### WHAT YOU SHOULD DO
Your response to the data below should hold nothing except the lines from the one containing "T-229, priority: P1 -> P0" down to the one containing "IO-204, estimate: 2h -> 4h", reproduced exactly and without pictures.

(Entries taken from a collection)
Content starts

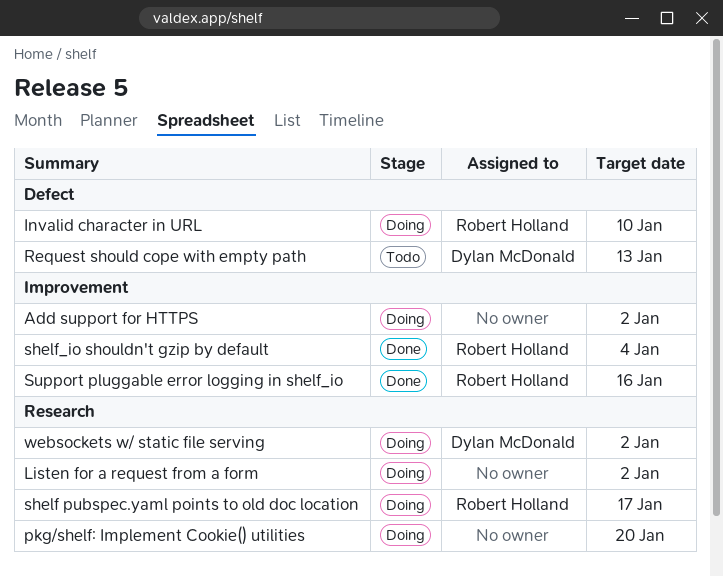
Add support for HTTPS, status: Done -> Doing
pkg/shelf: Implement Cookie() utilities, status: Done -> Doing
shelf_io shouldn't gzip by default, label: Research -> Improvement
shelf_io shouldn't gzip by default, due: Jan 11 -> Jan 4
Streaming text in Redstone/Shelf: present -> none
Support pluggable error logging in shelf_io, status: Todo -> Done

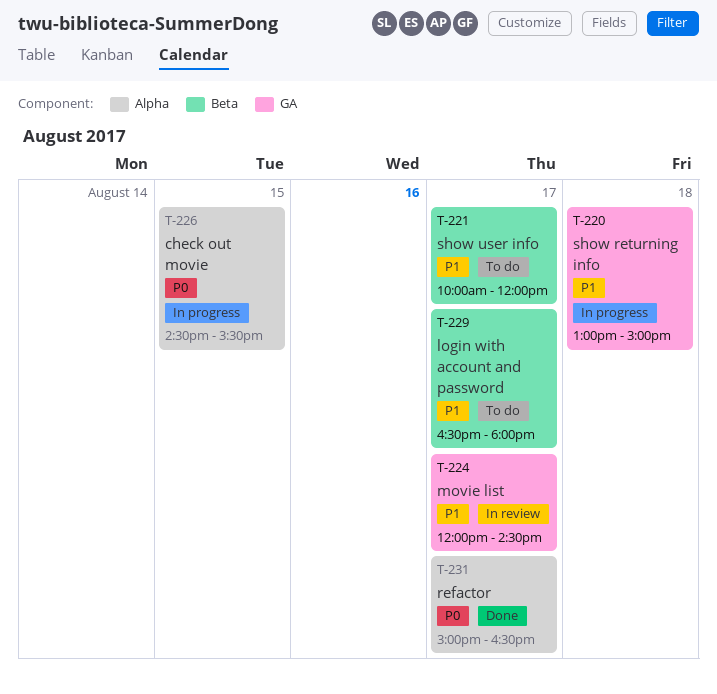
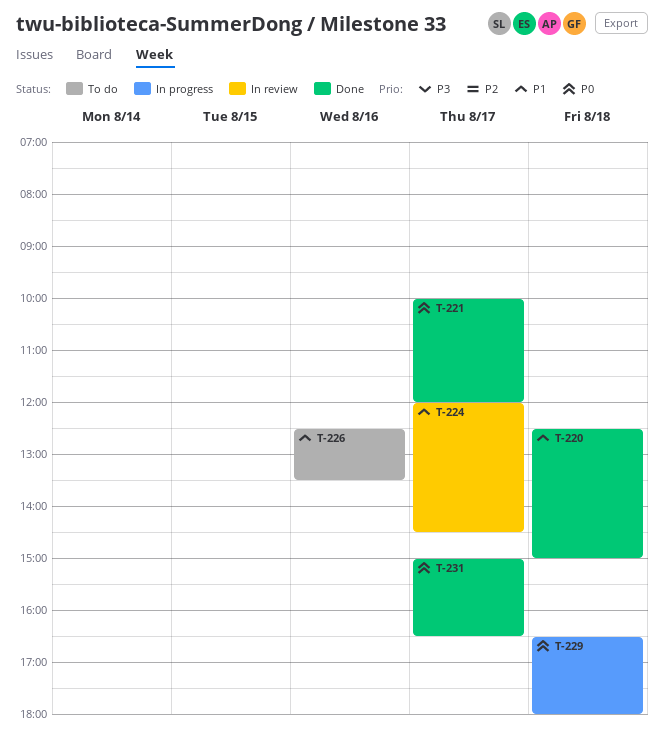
T-220, status: In progress -> Done
T-220, begins: 13:00 -> 12:30
T-221, status: To do -> Done
T-221, priority: P1 -> P0
T-226, status: In progress -> To do
T-226, priority: P0 -> P1
T-226, day: Aug 15 -> Aug 16
T-226, begins: 14:30 -> 12:30
T-226, ends: 15:30 -> 13:30
T-229, status: To do -> In progress
T-229, priority: P1 -> P0
T-229, day: Aug 17 -> Aug 18

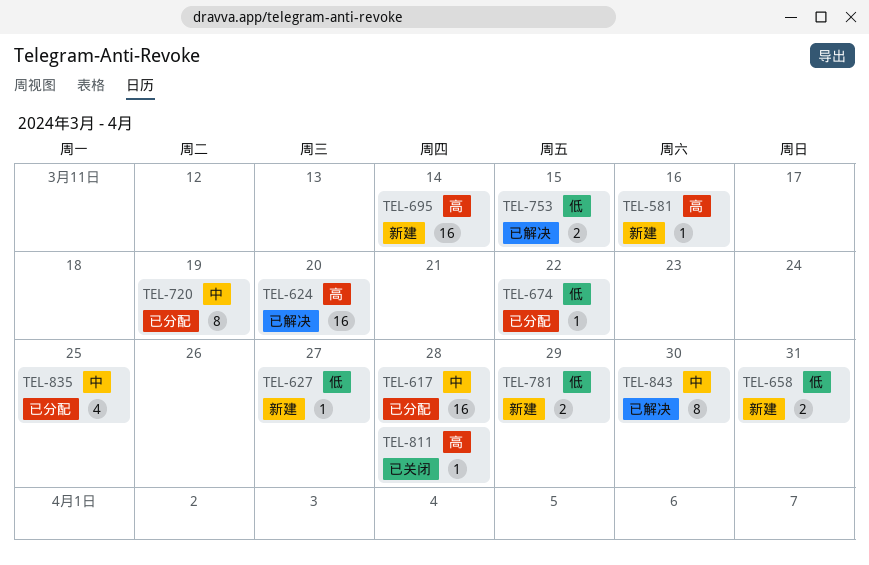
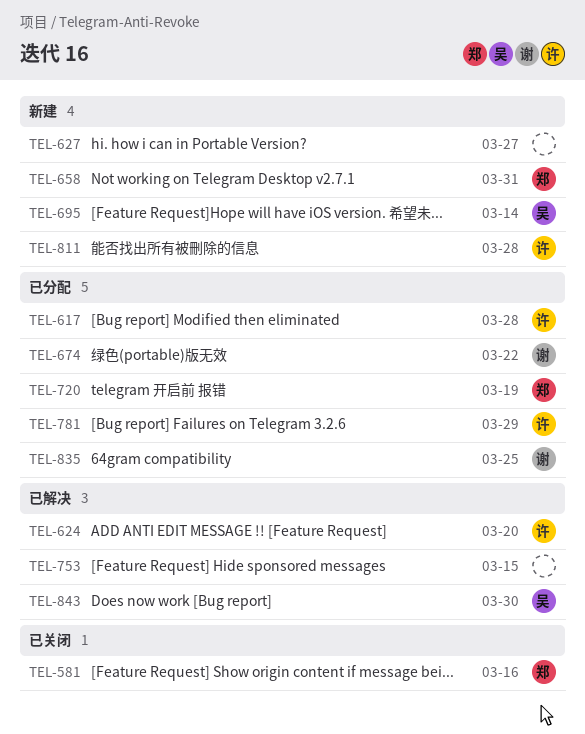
TEL-581, status: 新建 -> 已关闭
TEL-781, status: 新建 -> 已分配
TEL-811, status: 已关闭 -> 新建

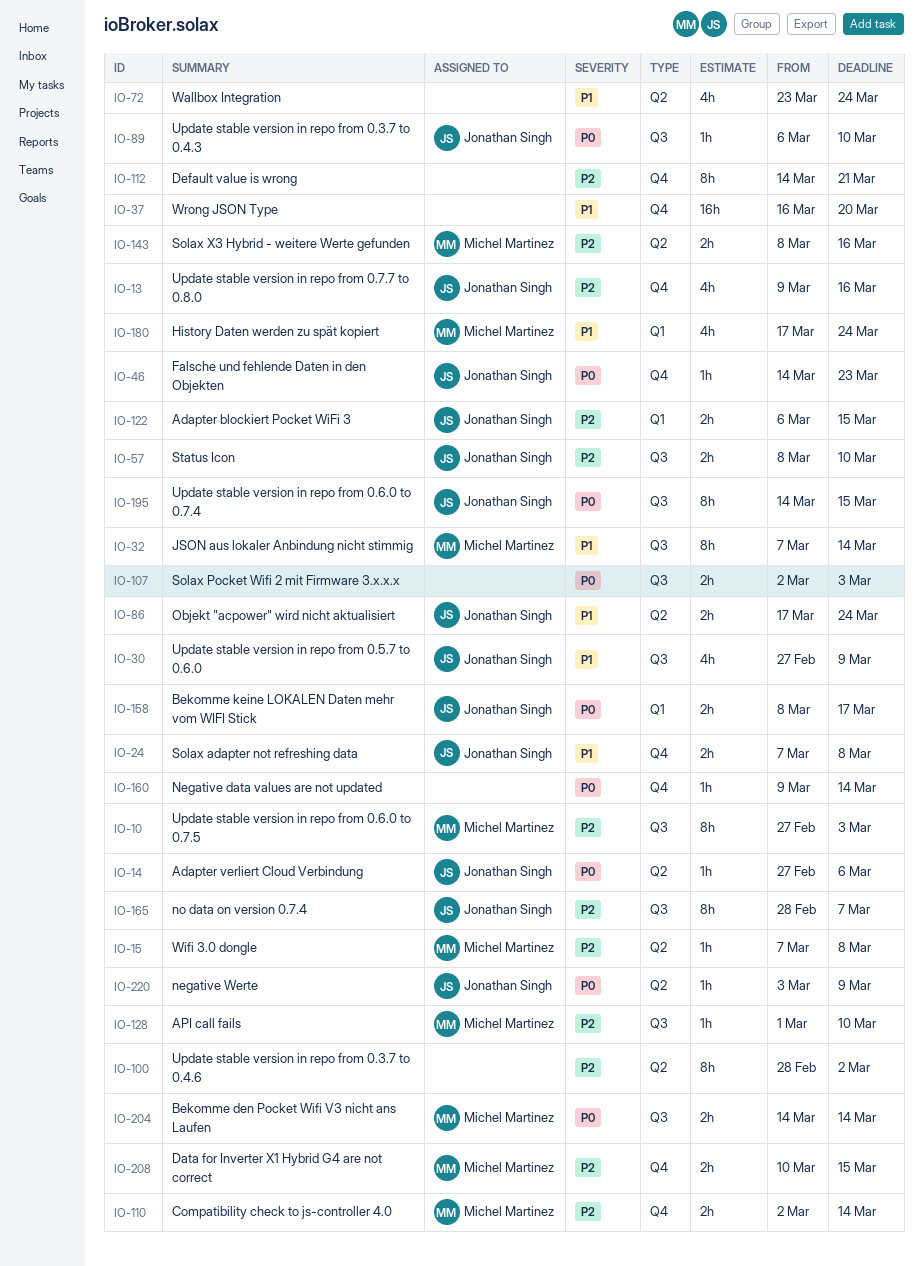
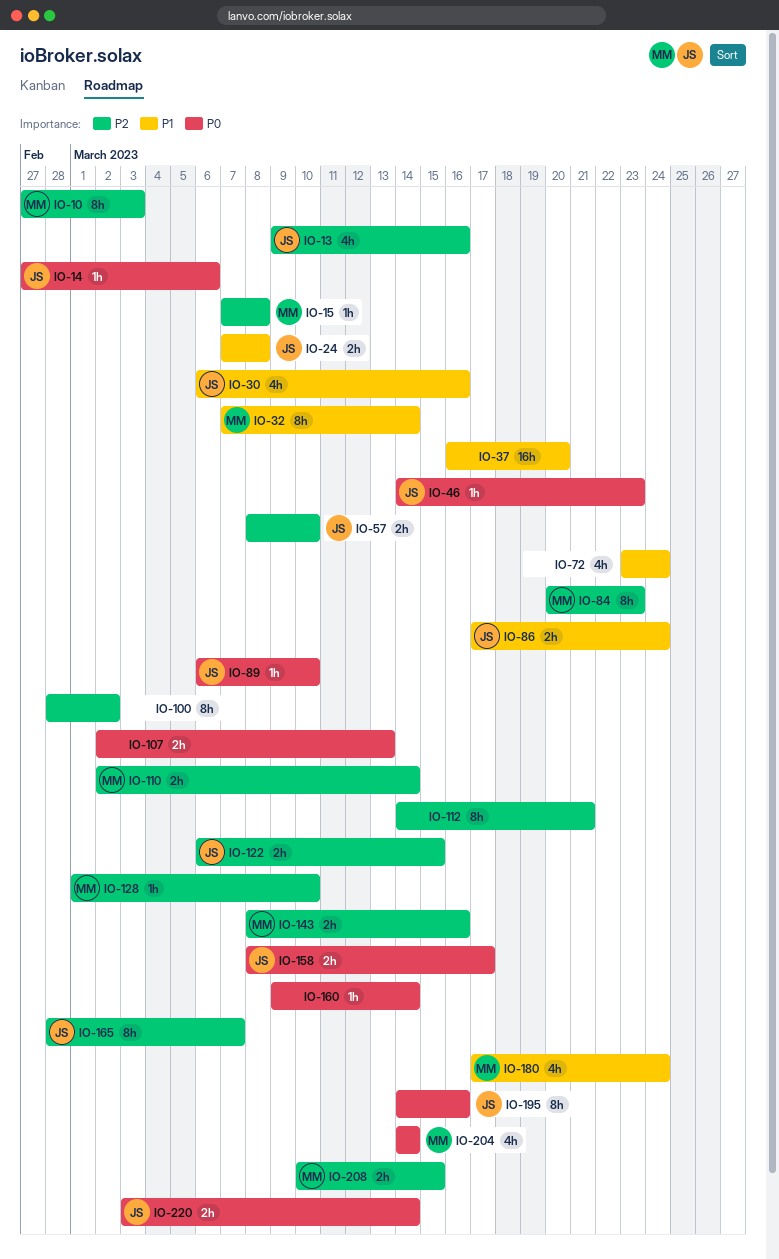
IO-30, start: Feb 27 -> Mar 6
IO-30, due: Mar 9 -> Mar 16
IO-84: none -> present
IO-107, due: Mar 3 -> Mar 13
IO-195, due: Mar 15 -> Mar 16
IO-204, estimate: 2h -> 4h
IO-220, estimate: 1h -> 2h
IO-220, due: Mar 9 -> Mar 14

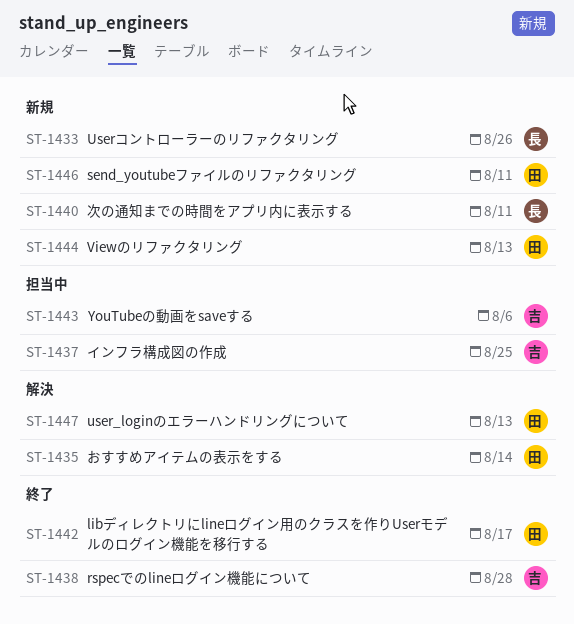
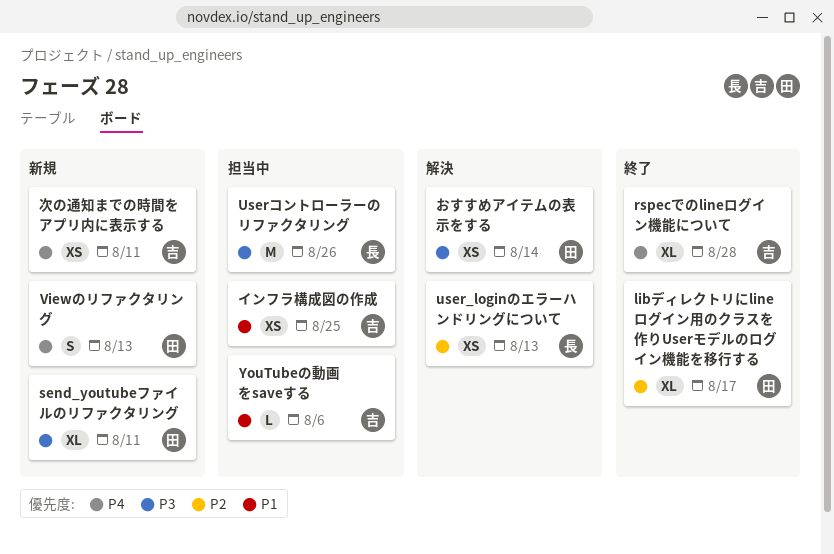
user_loginのエラーハンドリングについて, owner: 田 -> 長
Userコントローラーのリファクタリング, status: 新規 -> 担当中
次の通知までの時間をアプリ内に表示する, owner: 長 -> 吉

Content ends

### TASK ANSWER
T-229, priority: P1 -> P0
T-229, day: Aug 17 -> Aug 18

TEL-581, status: 新建 -> 已关闭
TEL-781, status: 新建 -> 已分配
TEL-811, status: 已关闭 -> 新建

IO-30, start: Feb 27 -> Mar 6
IO-30, due: Mar 9 -> Mar 16
IO-84: none -> present
IO-107, due: Mar 3 -> Mar 13
IO-195, due: Mar 15 -> Mar 16
IO-204, estimate: 2h -> 4h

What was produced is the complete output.